Go through the listing below and repeat it exactly, dropping the pictures.
═══ Given entries ═══
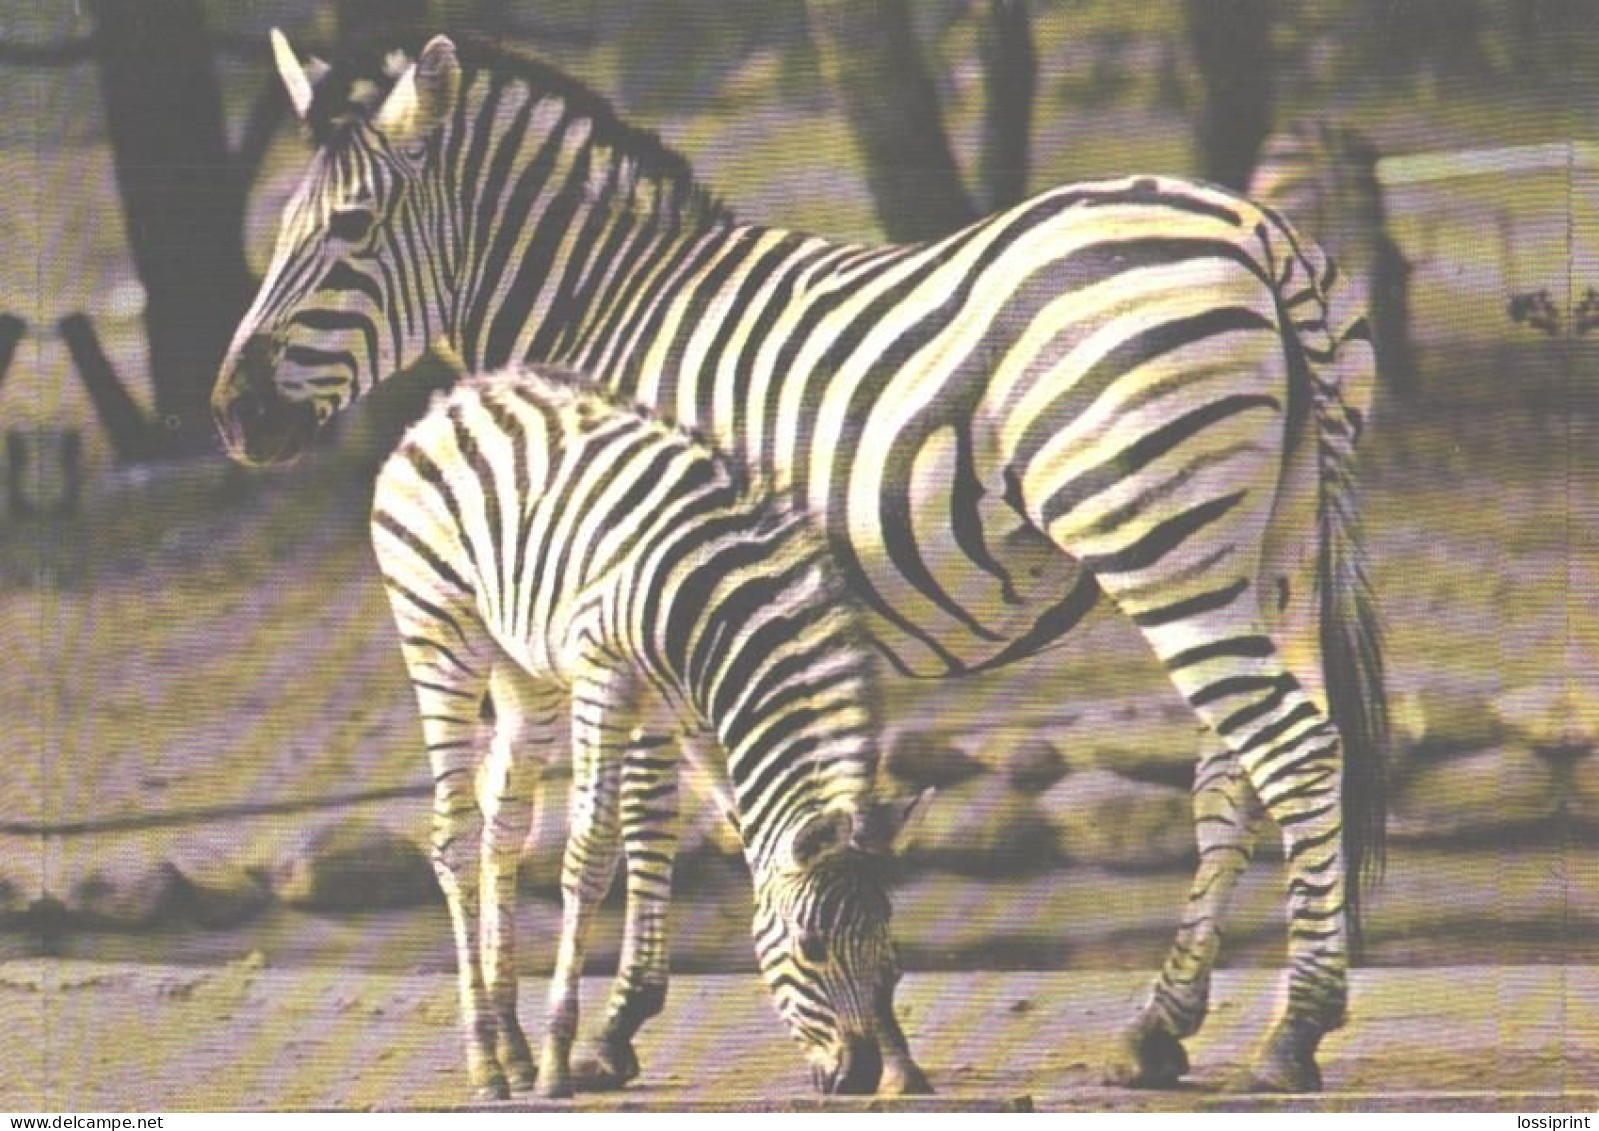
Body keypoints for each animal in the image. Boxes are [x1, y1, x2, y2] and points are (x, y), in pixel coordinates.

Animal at [369, 363, 933, 1094]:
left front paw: (903, 1065)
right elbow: (591, 853)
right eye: (809, 947)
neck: (716, 621)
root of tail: (457, 397)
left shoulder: (690, 711)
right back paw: (487, 1063)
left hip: (523, 671)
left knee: (504, 826)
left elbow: (736, 829)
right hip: (440, 633)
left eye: (889, 948)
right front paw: (560, 1056)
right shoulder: (606, 674)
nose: (856, 1076)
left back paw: (511, 1047)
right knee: (454, 836)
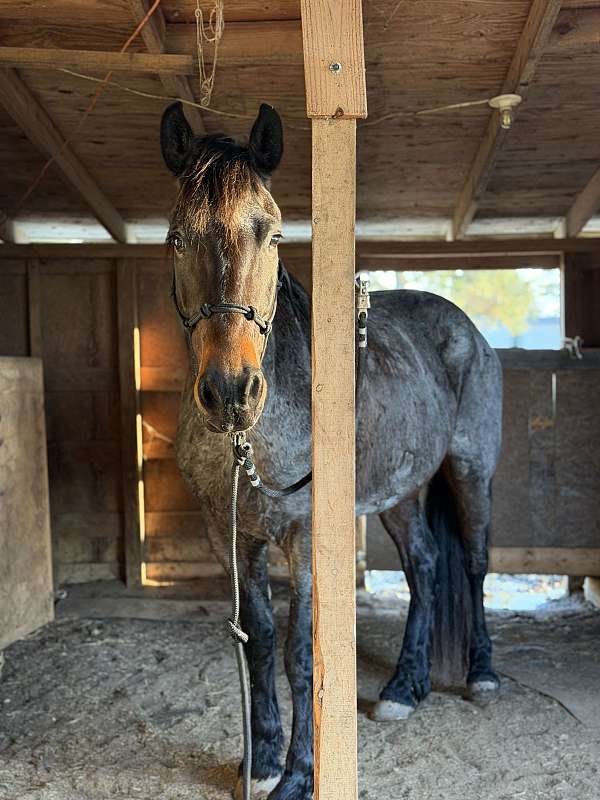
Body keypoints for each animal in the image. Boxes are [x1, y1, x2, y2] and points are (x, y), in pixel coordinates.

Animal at [160, 101, 503, 800]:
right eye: (177, 238)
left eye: (272, 235)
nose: (231, 391)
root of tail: (465, 329)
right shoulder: (231, 534)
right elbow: (260, 640)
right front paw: (261, 761)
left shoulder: (309, 537)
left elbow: (300, 653)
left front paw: (299, 775)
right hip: (400, 495)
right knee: (425, 566)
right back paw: (404, 689)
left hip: (470, 471)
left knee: (475, 562)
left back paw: (480, 675)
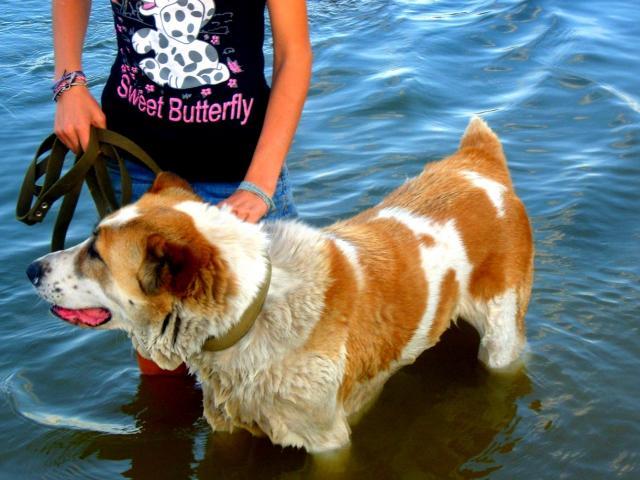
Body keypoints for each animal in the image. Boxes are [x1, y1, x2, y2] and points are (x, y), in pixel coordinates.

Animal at [27, 118, 534, 453]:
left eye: (95, 254)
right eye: (91, 239)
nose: (32, 269)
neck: (253, 312)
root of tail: (478, 164)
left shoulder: (326, 442)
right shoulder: (224, 422)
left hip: (500, 338)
═══
> **Answer below**
Body keypoints for each animal in the image. Boxes are [x1, y1, x2, y2] and points are (x, y), in pixel coordinates.

Animal at [369, 363, 933, 1094]:
left front paw: (903, 1065)
right elbow: (591, 853)
right eye: (809, 947)
neck: (716, 621)
root of tail: (457, 397)
left shoulder: (690, 711)
right back paw: (487, 1063)
left hip: (523, 671)
left knee: (504, 826)
left elbow: (736, 829)
right hip: (440, 633)
left eye: (889, 948)
right front paw: (560, 1056)
right shoulder: (606, 674)
nose: (856, 1076)
left back paw: (511, 1047)
right knee: (454, 836)
Body keypoints for each animal in the image. Boxes are [x1, y1, x2, y2] and points are (x, y), in pixel coordinates.

Animal at [160, 101, 503, 800]:
right eye: (177, 238)
left eye: (272, 235)
nose: (231, 391)
root of tail: (465, 329)
right shoulder: (231, 534)
right elbow: (260, 640)
right front paw: (261, 761)
left shoulder: (309, 537)
left elbow: (300, 653)
left front paw: (299, 775)
right hip: (400, 495)
right knee: (425, 566)
right back paw: (404, 689)
left hip: (470, 471)
left knee: (475, 562)
left back paw: (480, 675)
Body keypoints for each animal in the image. Boxes are [x1, y1, x2, y2] and points are (x, y), in pixel coordinates.

Animal at [27, 118, 534, 453]:
left eye: (95, 254)
right eye: (91, 239)
nose: (32, 269)
neck: (253, 312)
root of tail: (478, 164)
left shoulder: (326, 442)
right shoulder: (224, 422)
left hip: (500, 338)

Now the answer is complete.